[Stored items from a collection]
----

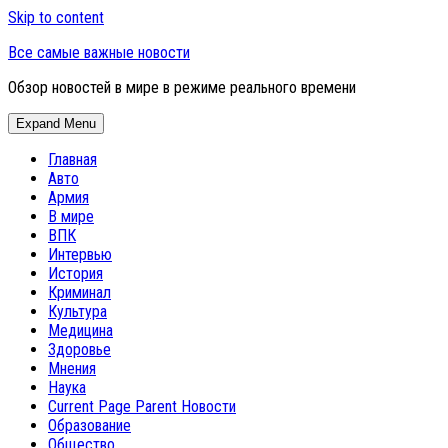
Skip to content
Все самые важные новости
Обзор новостей в мире в режиме реального времени
Expand Menu
Главная
Авто
Армия
В мире
ВПК
Интервью
История
Криминал
Культура
Медицина
Здоровье
Мнения
Наука
Current Page Parent
Новости
Образование
Общество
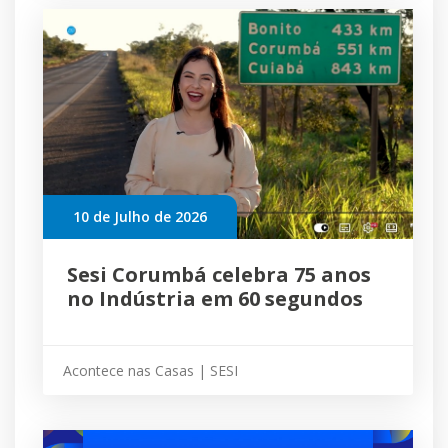
10 de Julho de 2026
Sesi Corumbá celebra 75 anos
no Indústria em 60 segundos
Acontece nas Casas | SESI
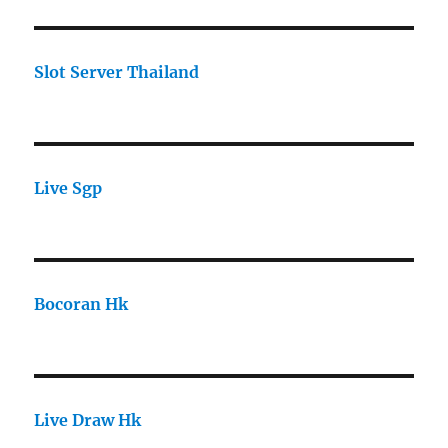
Slot Server Thailand
Live Sgp
Bocoran Hk
Live Draw Hk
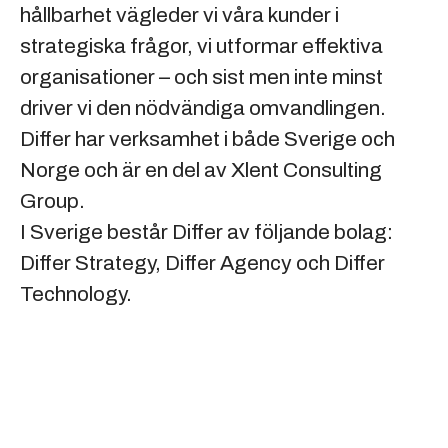
hållbarhet vägleder vi våra kunder i
strategiska frågor, vi utformar effektiva
organisationer – och sist men inte minst
driver vi den nödvändiga omvandlingen.
Differ har verksamhet i både Sverige och
Norge och är en del av Xlent Consulting
Group.
I Sverige består Differ av följande bolag:
Differ Strategy, Differ Agency och Differ
Technology.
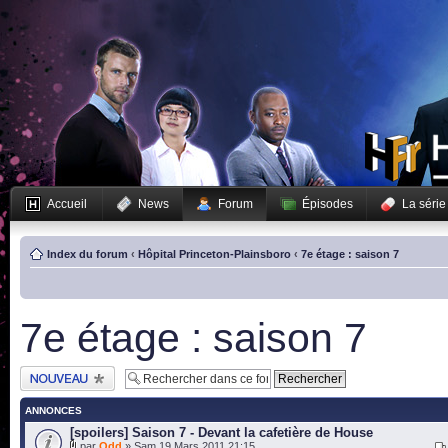
Accueil
News
Forum
Épisodes
La série
Index du forum
‹
Hôpital Princeton-Plainsboro
‹
7e étage : saison 7
7e étage : saison 7
Publier un nouveau
sujet
ANNONCES
[spoilers] Saison 7 - Devant la cafetière de House
par
Odd
» Sam 19 Mars 2011 21:15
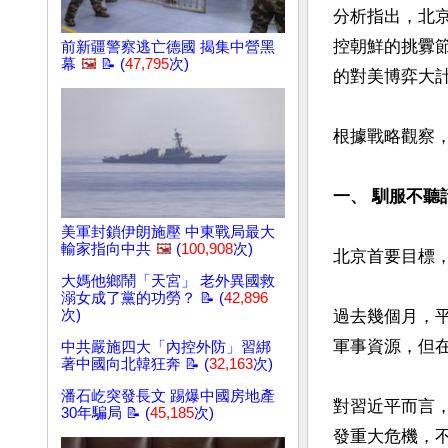
分析指出，北京
控朝鮮的挑釁
前新疆警察逃亡德國 揭集中營黑
幕
🖼️
📝 (
47,795
次)
的對美博弈大計
根據戰略觀察，
一、 馴服不聽
美軍封鎖伊朗施壓 中東戰局最大
輸家指向中共
🖼️
(
100,908
次)
北京首要目標，
大媽他鄉鬧「天宮」 老外異國救
溺女成了黨的功勞？ 📝 (
42,896
次)
過去幾個月，
軍事資源，但在
中共嚴施四大「內控外防」習綁
著中國向北韓狂奔 📝 (
32,163
次)
潘石屹突發長文 踢爆中國房地產
對習近平而言
30年騙局 📝 (
45,185
次)
發重大危機，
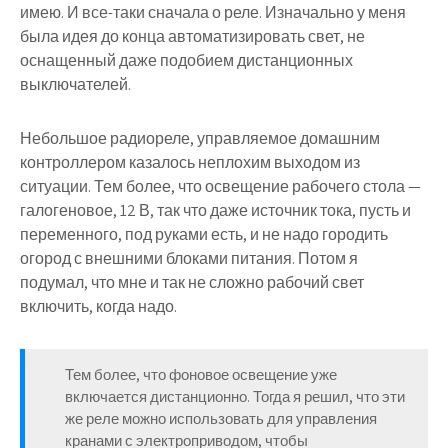
имею. И все-таки сначала о реле. Изначально у меня
была идея до конца автоматизировать свет, не
оснащенный даже подобием дистанционных
выключателей.
Небольшое радиореле, управляемое домашним
контроллером казалось неплохим выходом из
ситуации. Тем более, что освещение рабочего стола —
галогеновое, 12 В, так что даже источник тока, пусть и
переменного, под руками есть, и не надо городить
огород с внешними блоками питания. Потом я
подумал, что мне и так не сложно рабочий свет
включить, когда надо.
Тем более, что фоновое освещение уже
включается дистанционно. Тогда я решил, что эти
же реле можно использовать для управления
кранами с электроприводом, чтобы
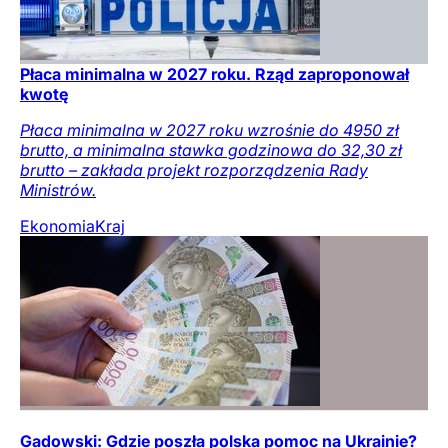
Płaca minimalna w 2027 roku. Rząd zaproponował
kwotę
Płaca minimalna w 2027 roku wzrośnie do 4950 zł
brutto, a minimalna stawka godzinowa do 32,30 zł
brutto – zakłada projekt rozporządzenia Rady
Ministrów.
Ekonomia
Kraj
Gadowski: Gdzie poszła polska pomoc na Ukrainie?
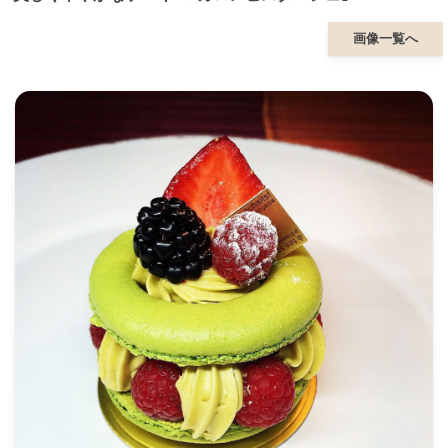
画像一覧へ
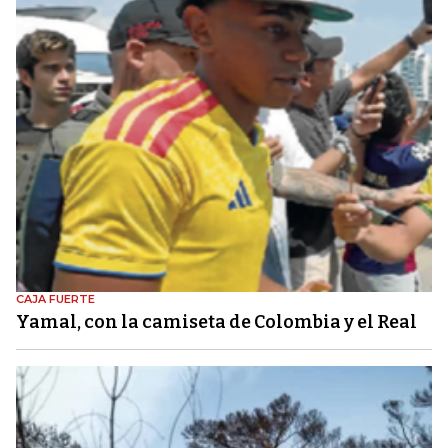
CAJA FUERTE
Yamal, con la camiseta de Colombia y el Real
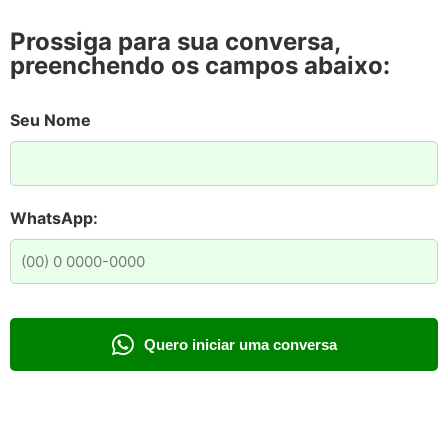
Prossiga para sua conversa,
preenchendo os campos abaixo:
Seu Nome
WhatsApp:
Quero iniciar uma conversa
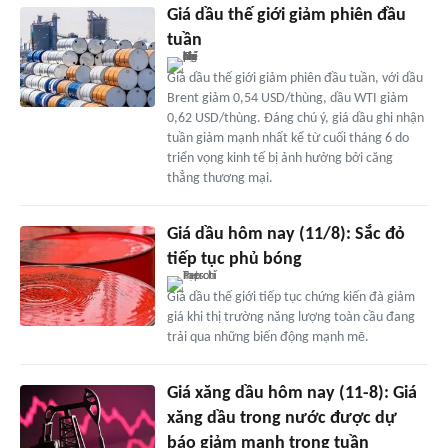
Giá dầu thế giới giảm phiên đầu
tuần
Giá dầu thế giới giảm phiên đầu tuần, với dầu
Brent giảm 0,54 USD/thùng, dầu WTI giảm
0,62 USD/thùng. Đáng chú ý, giá dầu ghi nhận
tuần giảm mạnh nhất kể từ cuối tháng 6 do
triển vọng kinh tế bị ảnh hưởng bởi căng
thẳng thương mại.
Giá dầu hôm nay (11/8): Sắc đỏ
tiếp tục phủ bóng
Giá dầu thế giới tiếp tục chứng kiến đà giảm
giá khi thị trường năng lượng toàn cầu đang
trải qua những biến động mạnh mẽ.
Giá xăng dầu hôm nay (11-8): Giá
xăng dầu trong nước được dự
báo giảm mạnh trong tuần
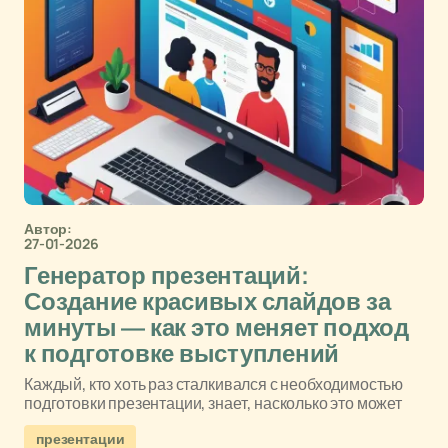
Автор:
27-01-2026
Генератор презентаций:
Создание красивых слайдов за
минуты — как это меняет подход
к подготовке выступлений
Каждый, кто хоть раз сталкивался с необходимостью
подготовки презентации, знает, насколько это может
презентации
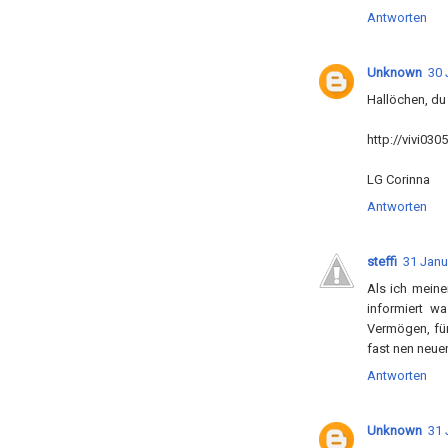
Antworten
Unknown
30 
Hallöchen, du
http://vivi03
LG Corinna
Antworten
steffi
31 Janu
Als ich meine
informiert w
Vermögen, fü
fast nen neue
Antworten
Unknown
31 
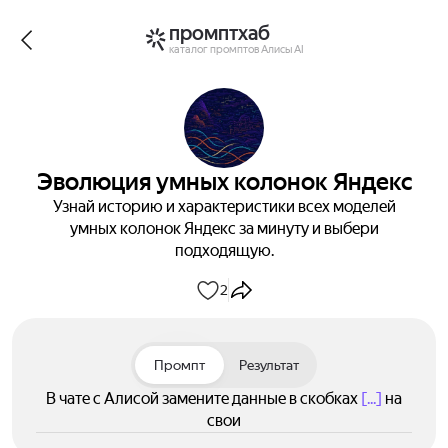
промптхаб
каталог промптов Алисы AI
Эволюция умных колонок Яндекс
Узнай историю и характеристики всех моделей
умных колонок Яндекс за минуту и выбери
подходящую.
2
Промпт
Результат
В чате с Алисой замените данные в скобках
[...]
на
свои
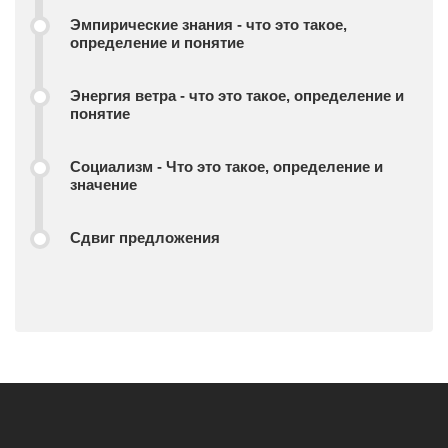
Эмпирические знания - что это такое,
определение и понятие
Энергия ветра - что это такое, определение и
понятие
Социализм - Что это такое, определение и
значение
Сдвиг предложения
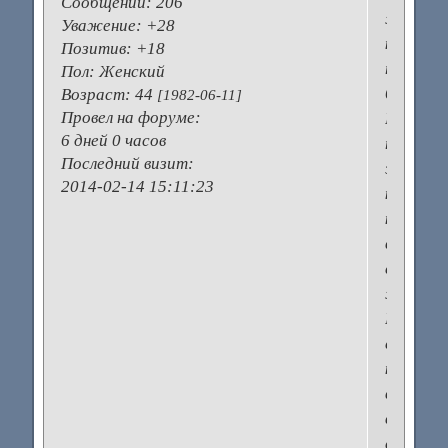
Сообщений:
206
жаворон
Уважение:
+28
как
Позитив:
+18
тогда
Пол:
Женский
быть?
Возраст:
44
[1982-06-11]
Провел на форуме:
Не
6 дней 0 часов
привод
Последний визит:
это
2014-02-14 15:11:23
к
конфли
в
семейно
жизни?
Кто
есть
кто
в
вашей
семье?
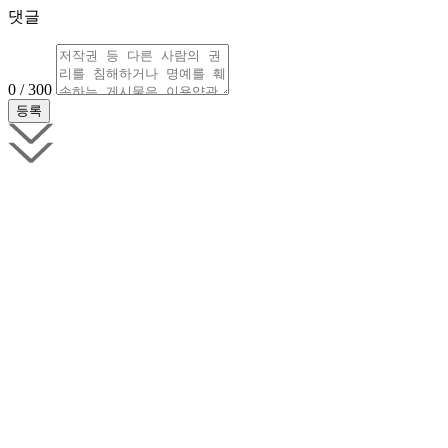
댓글
0 / 300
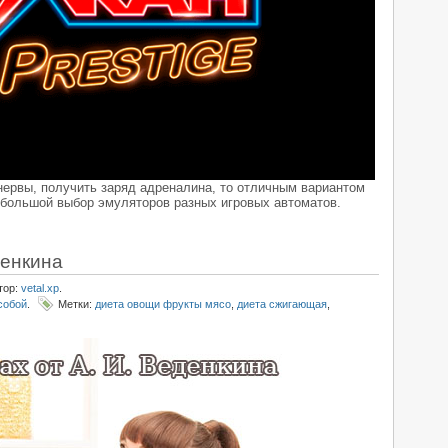
нервы, получить заряд адреналина, то отличным вариантом
 большой выбор эмуляторов разных игровых автоматов.
денкина
тор:
vetal.xp
.
собой
.
Метки:
диета овощи фрукты мясо
,
диета сжигающая
,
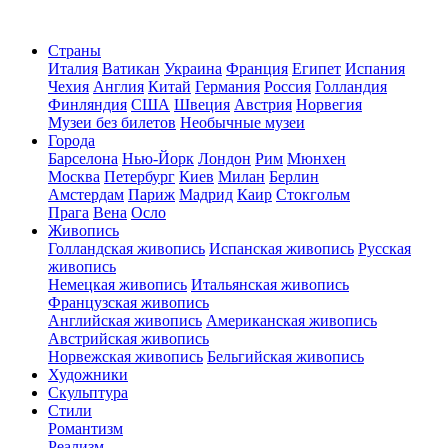
Страны
Италия
Ватикан
Украина
Франция
Египет
Испания
Чехия
Англия
Китай
Германия
Россия
Голландия
Финляндия
США
Швеция
Австрия
Норвегия
Музеи без билетов
Необычные музеи
Города
Барселона
Нью-Йорк
Лондон
Рим
Мюнхен
Москва
Петербург
Киев
Милан
Берлин
Амстердам
Париж
Мадрид
Каир
Стокгольм
Прага
Вена
Осло
Живопись
Голландская живопись
Испанская живопись
Русская
живопись
Немецкая живопись
Итальянская живопись
Французская живопись
Английская живопись
Американская живопись
Австрийская живопись
Норвежская живопись
Бельгийская живопись
Художники
Скульптура
Стили
Романтизм
Реализм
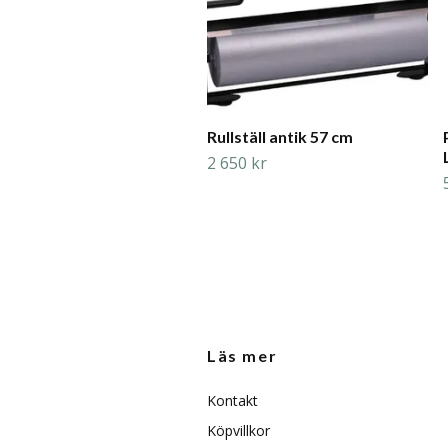
Rullställ antik 57 cm
2 650 kr
Läs mer
Kontakt
Köpvillkor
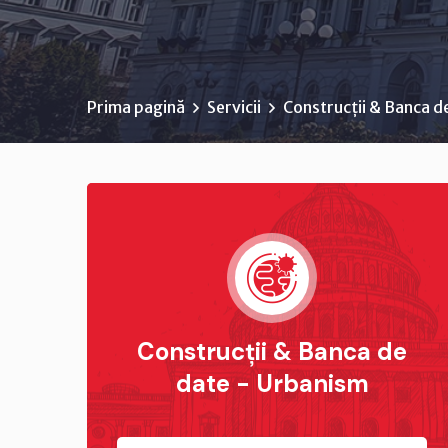
Prima pagină
Servicii
Construcții & Banca d
Construcții & Banca de
date - Urbanism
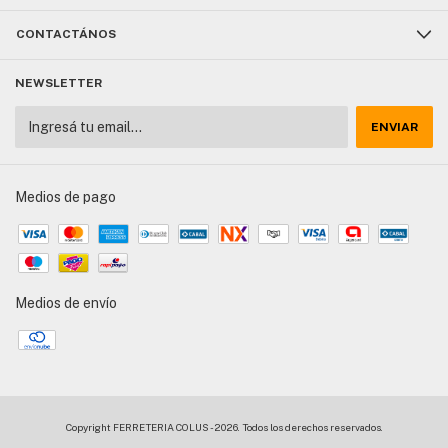
Características adicionales:
CONTACTÁNOS
Herramientas compatibles: A BATERIA
NEWSLETTER
Formato de venta: Unidad
Voltaje de la batería: 12V
Código universal de producto: 4002395346332,647096223113
Transportabilidad Hazmat: Exceptuado
Medios de pago
Impuesto interno: 0 %
Incluye batería: Sí
Es angular: No
Medios de envío
Es de mango tipo espada: No
Es inalámbrico: Sí
Condición del ítem: Nuevo
Línea: Professional
Copyright FERRETERIA COLUS - 2026. Todos los derechos reservados.
Tamaño del mandril: 10 mm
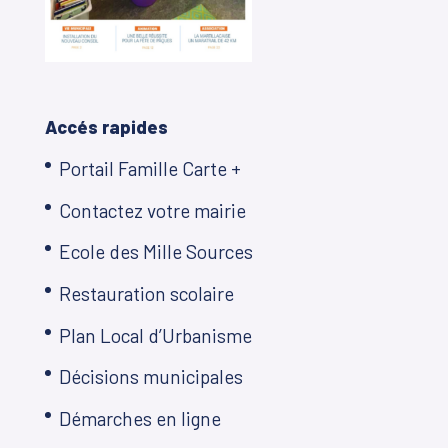
Accés rapides
Portail Famille Carte +
Contactez votre mairie
Ecole des Mille Sources
Restauration scolaire
Plan Local d’Urbanisme
Décisions municipales
Démarches en ligne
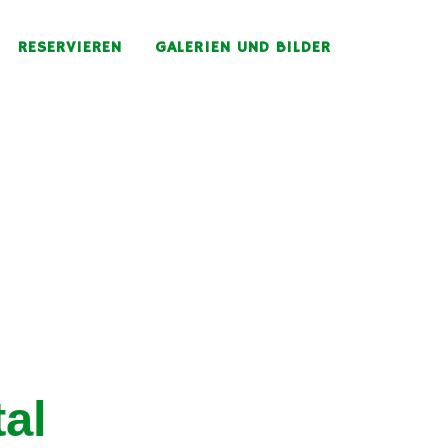
RESERVIEREN
GALERIEN UND BILDER
EN!
al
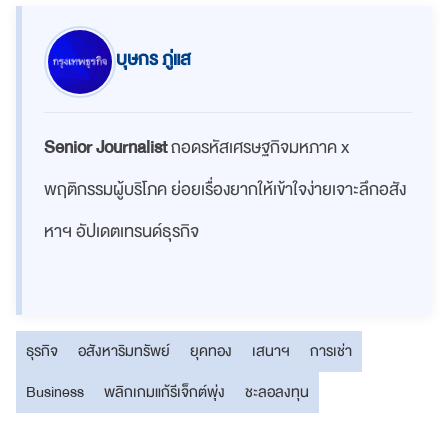
บุษกร ภู่แส
Senior Journalist
ถอดรหัสเศรษฐกิจมหภาค x
พฤติกรรมผู้บริโภค ย่อยเรื่องยากให้เข้าใจง่ายเจาะลึกอสัง
หาฯ อัปเดตเทรนด์ธุรกิจ
ธุรกิจ
อสังหาริมทรัพย์
ยุคทอง
เสนาฯ
การเช่า
Business
พลิกเกมแก้รีเจ็กต์พุ่ง
ชะลอลงทุน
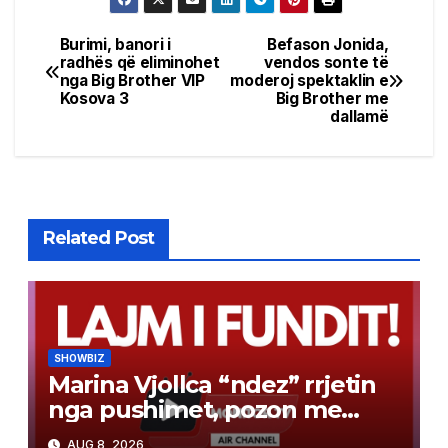
Burimi, banori i
Befason Jonida,
Post
radhës që eliminohet
vendos sonte të
nga Big Brother VIP
moderoj spektaklin e
navigation
Kosova 3
Big Brother me
dallamë
Related Post
SHOWBIZ
Marina Vjollca “ndez” rrjetin
nga pushimet, pozon me
bikini pranë detit
AUG 8, 2026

----

#### Problem to solve
Quote the part that opens at the very first of the lines above and closes with the line containing "Live Draw Hk", keeping both of those lines. Leave the pictures out of your answer.

#### Solution
Skip to content
Все самые важные новости
Обзор новостей в мире в режиме реального времени
Expand Menu
Главная
Авто
Армия
В мире
ВПК
Интервью
История
Криминал
Культура
Медицина
Здоровье
Мнения
Наука
Current Page Parent
Новости
Образование
Общество
10 de Julho de 2026
Sesi Corumbá celebra 75 anos
no Indústria em 60 segundos
Acontece nas Casas | SESI
Slot Server Thailand
Live Sgp
Bocoran Hk
Live Draw Hk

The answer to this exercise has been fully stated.